In a recent interview, Prime Minister Viktor Orban, whose populist party faces elections next spring, said that imposing a mandatory vaccination “would go beyond the limits of what Hungarians would accept,” although he admitted that the new restrictions could only slow down, not stop, the spread of the virus.

Hospitals in Bulgaria, with their low vaccination rate, were forced to suspend all non-emergency operations in order to have more doctors treating COVID-19 patients.

“Now politicians only think about the elections, but they will inevitably quarantine, albeit in tragic circumstances,” Ivan Martinov, a leading cardiologist at Sofia’s main emergency hospital, told the national radio station. The elections were held on Sunday.

To some extent, the spike in infections appears to have been a wake-up call in Croatia, where vaccination centers have shown unusually long lines in recent days.

Authorities said Wednesday that more than 15,000 people had received their first dose the day before, a significant increase in vaccinations, which had virtually come to a standstill in the Adriatic country of 4.2 million people.

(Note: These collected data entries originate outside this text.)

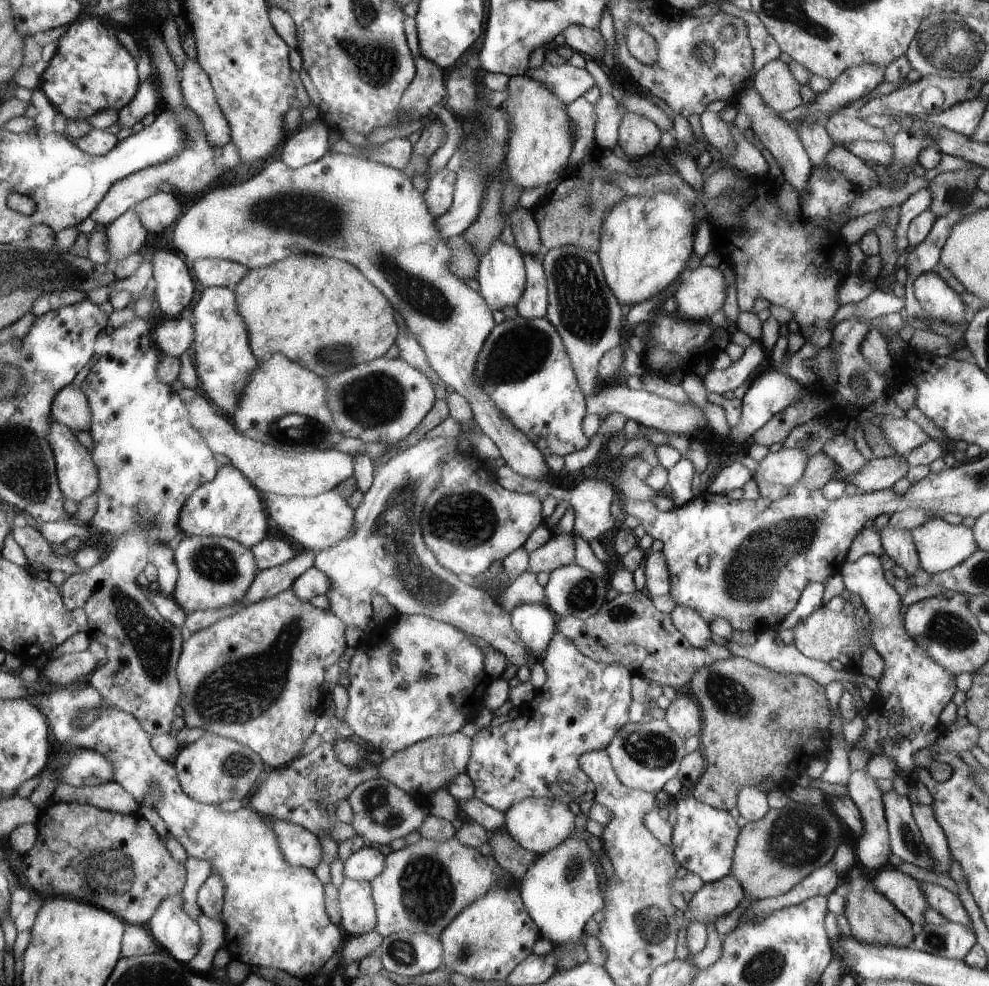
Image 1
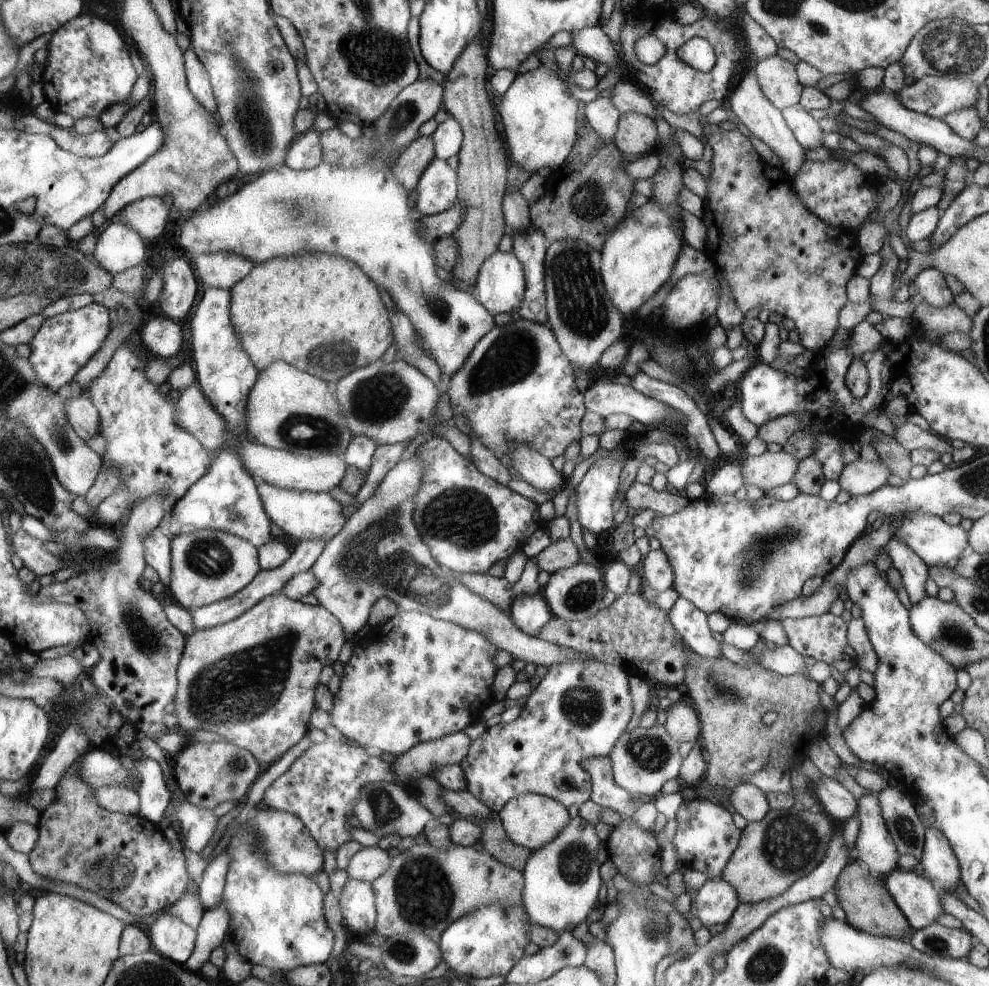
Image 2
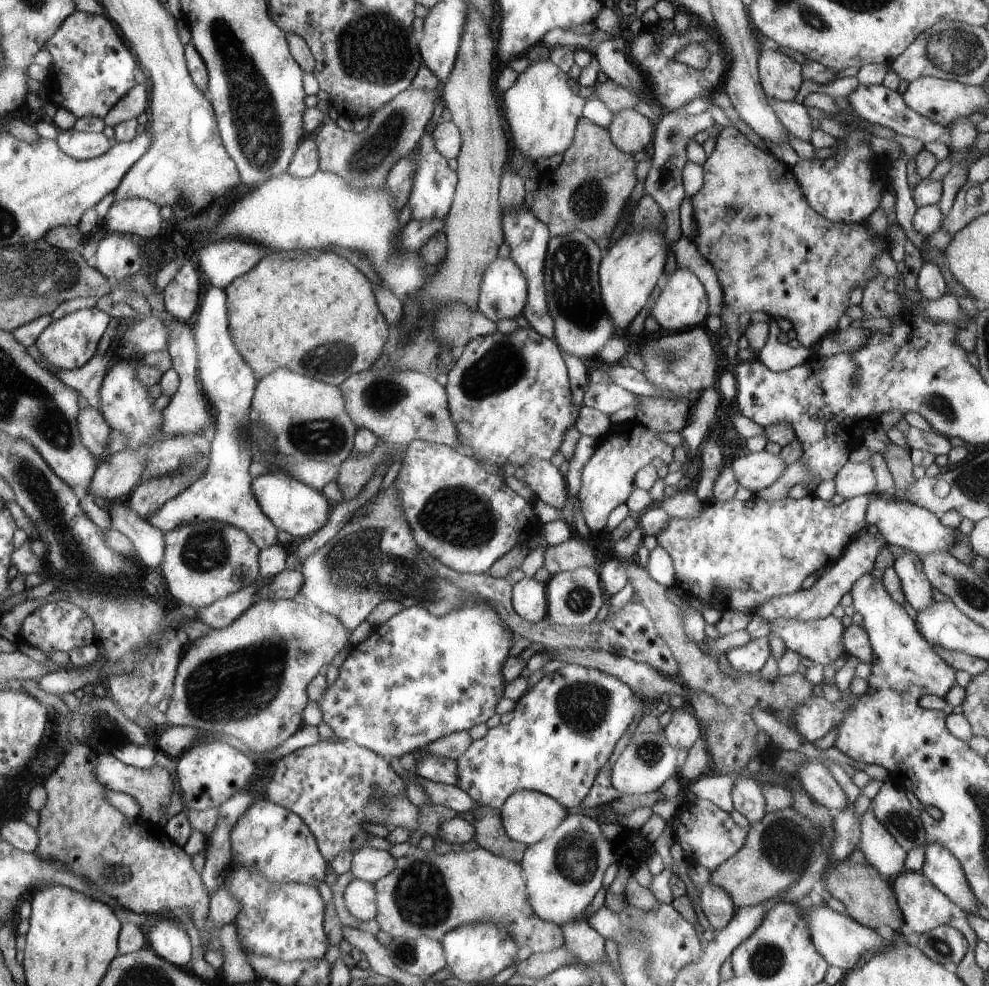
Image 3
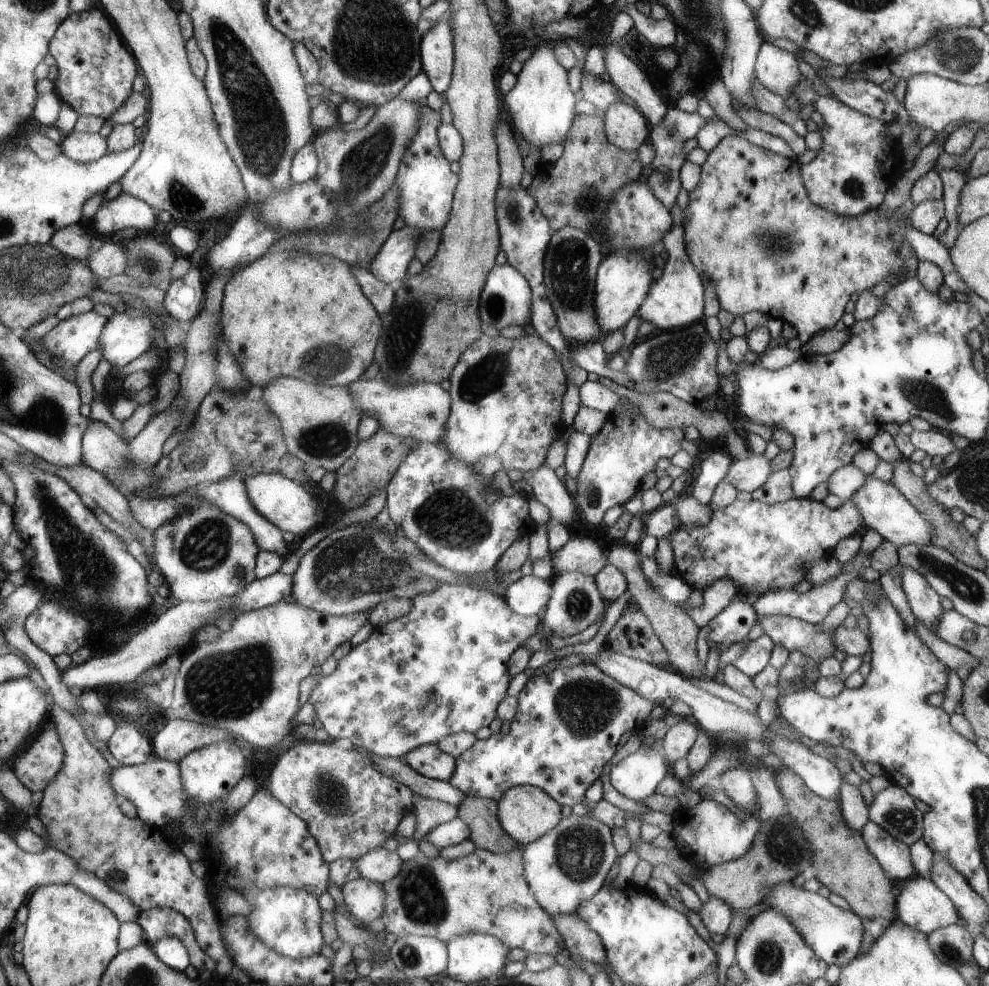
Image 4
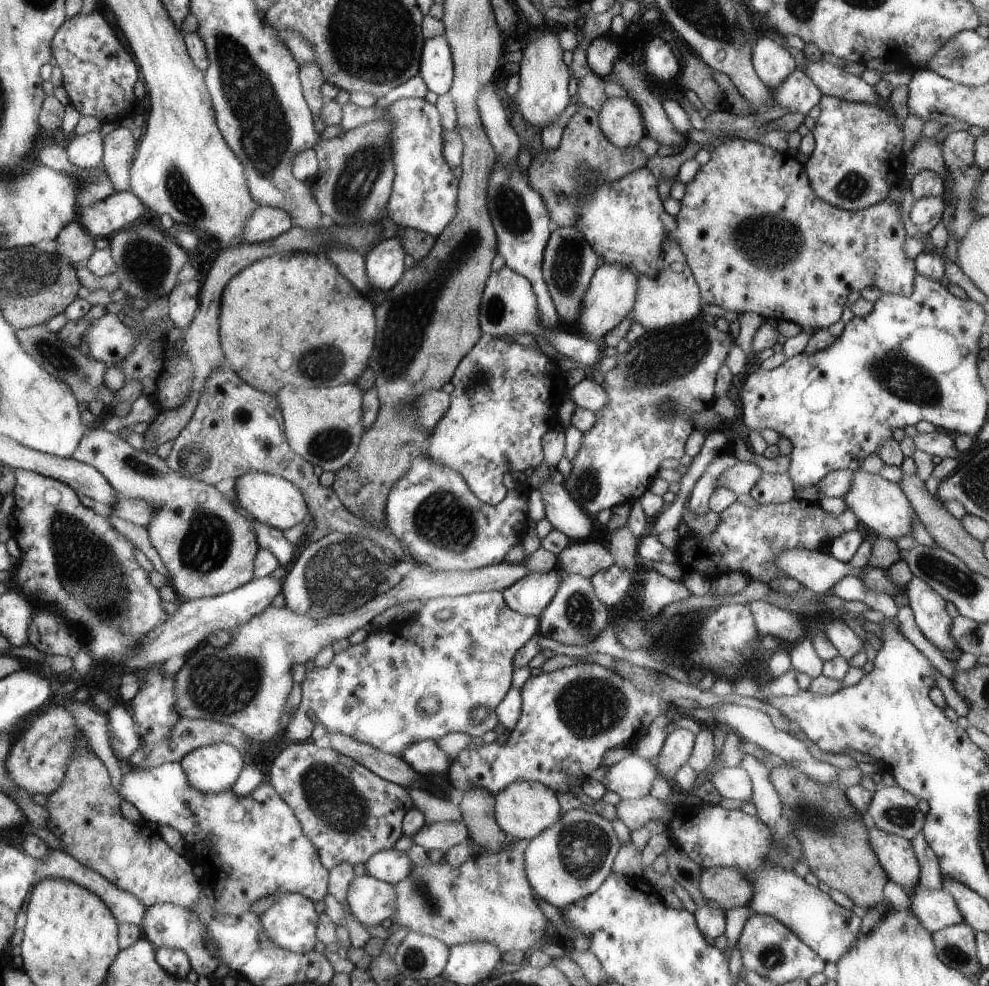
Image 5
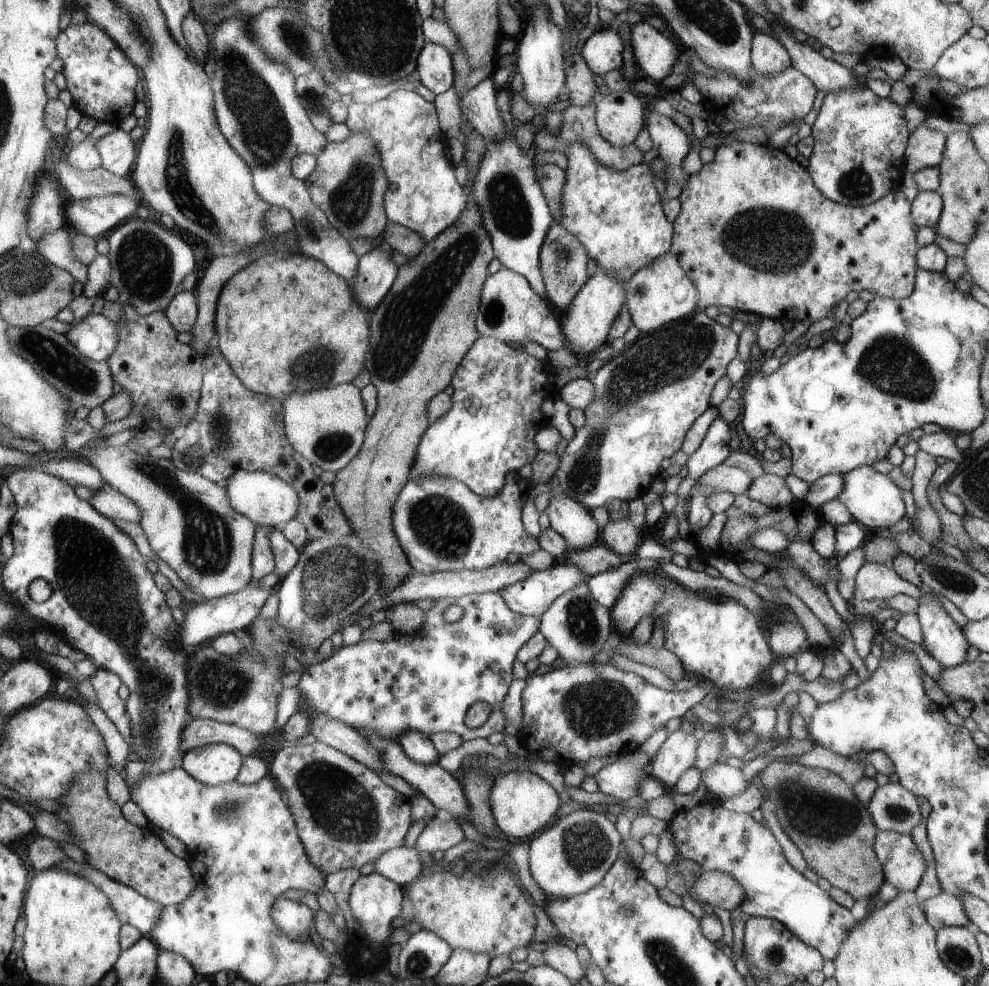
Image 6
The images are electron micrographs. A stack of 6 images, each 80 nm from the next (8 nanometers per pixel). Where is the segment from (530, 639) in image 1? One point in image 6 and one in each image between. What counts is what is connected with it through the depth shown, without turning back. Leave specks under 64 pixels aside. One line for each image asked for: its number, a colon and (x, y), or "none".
2: (530, 611)
3: (529, 601)
4: (528, 596)
5: (529, 596)
6: (532, 596)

Croatia and neighboring Slovenia have also introduced COVID passes in recent weeks.

But medical organizations in Slovenia have warned that the Alpine country’s healthcare system remains on the brink of collapse. They have urged people to do whatever they can to avoid going to the ER in the coming months.

“There are traffic accidents, work accidents, other infections,” said Bojana Baovic, head of the Slovenian Chamber of Physicians. “This is an alarming situation with which we can deal with the utmost solidarity.”